On Wednesday, China slammed a decision by the European Union to limit exports of surveillance equipment to Hong Kong over concerns about a controversial new security law in the city.
The day before, the European Union said it would limit exports of equipment and technologies to Hong Kong which could be used for surveillance in response to a security law being imposed on the country by China.
The EU said on Tuesday the new law was "a matter of grave concern" and eroded Hong Kong's rights to freedom, which were supposed to be upheld under the terms of its handover from Britain to China until 2047.
The EU limit on exports "violates the basic international relations norm of non-interference in other countries' internal affairs", Chinese foreign ministry spokesman Wang Wenbin said Wednesday.
He told the EU to "stop any interference in Hong Kong matters and China's internal affairs".
Beijing's security law was imposed on Hong Kong at the end of June. It criminalises terrorism, secession, subversion, and collusion with foreign forces.
Many western countries criticise the law, saying it restricts freedoms and undermines the rule of law. But EU members have found it difficult to unite on a position with China, an important trading partner.

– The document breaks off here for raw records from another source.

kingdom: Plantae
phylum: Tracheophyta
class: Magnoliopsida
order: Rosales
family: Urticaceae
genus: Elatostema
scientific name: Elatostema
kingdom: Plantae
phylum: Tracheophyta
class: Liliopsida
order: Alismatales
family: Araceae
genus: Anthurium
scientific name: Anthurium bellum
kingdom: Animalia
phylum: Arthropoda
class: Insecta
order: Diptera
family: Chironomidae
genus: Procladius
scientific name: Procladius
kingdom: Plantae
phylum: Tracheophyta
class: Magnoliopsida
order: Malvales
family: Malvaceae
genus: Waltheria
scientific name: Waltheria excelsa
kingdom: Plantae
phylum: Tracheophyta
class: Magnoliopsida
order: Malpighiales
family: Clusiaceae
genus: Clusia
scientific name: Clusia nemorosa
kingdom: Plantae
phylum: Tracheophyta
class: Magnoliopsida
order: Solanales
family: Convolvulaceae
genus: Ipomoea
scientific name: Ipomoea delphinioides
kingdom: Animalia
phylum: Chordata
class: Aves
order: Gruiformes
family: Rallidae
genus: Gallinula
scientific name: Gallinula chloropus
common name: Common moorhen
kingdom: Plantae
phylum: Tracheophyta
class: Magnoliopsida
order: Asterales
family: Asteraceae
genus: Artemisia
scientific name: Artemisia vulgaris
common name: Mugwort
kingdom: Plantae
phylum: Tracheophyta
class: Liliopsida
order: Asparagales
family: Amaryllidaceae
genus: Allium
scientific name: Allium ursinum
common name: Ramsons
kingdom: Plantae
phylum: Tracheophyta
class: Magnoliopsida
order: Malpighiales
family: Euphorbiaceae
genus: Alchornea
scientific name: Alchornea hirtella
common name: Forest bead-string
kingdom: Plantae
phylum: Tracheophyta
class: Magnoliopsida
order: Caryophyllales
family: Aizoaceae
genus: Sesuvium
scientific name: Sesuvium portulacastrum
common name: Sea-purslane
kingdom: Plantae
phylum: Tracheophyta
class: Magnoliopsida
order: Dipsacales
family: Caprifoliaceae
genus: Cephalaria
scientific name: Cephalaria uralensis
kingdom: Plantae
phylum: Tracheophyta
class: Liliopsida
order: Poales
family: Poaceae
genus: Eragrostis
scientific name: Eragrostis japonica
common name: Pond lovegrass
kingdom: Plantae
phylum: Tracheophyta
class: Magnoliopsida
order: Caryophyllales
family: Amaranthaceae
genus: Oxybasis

The series of measures announced by the EU was spearheaded by France and Germany.
"If we want to maintain our values and principles in dealing with powers like China, we Europeans have to speak with one voice," said Germany's Foreign Minister Heiko Maas.
"We now have a common toolbox," he added.
The bloc said it would also hold off from any negotiations with Hong Kong and would bring in measures to support the population by granting visas and scholarships.
Hong Kong and Chinese government officials say the law is crucial for national security defences in the wake of anti-government protests over the past year.
The law would also create a national security agency in Hong Kong that could put law enforcement in the hands of Beijing.
Beijing on Tuesday announced the suspension of extradition treaties with Canada, Australia and Britain, after they suspended extradition treaties with Hong Kong over the new law.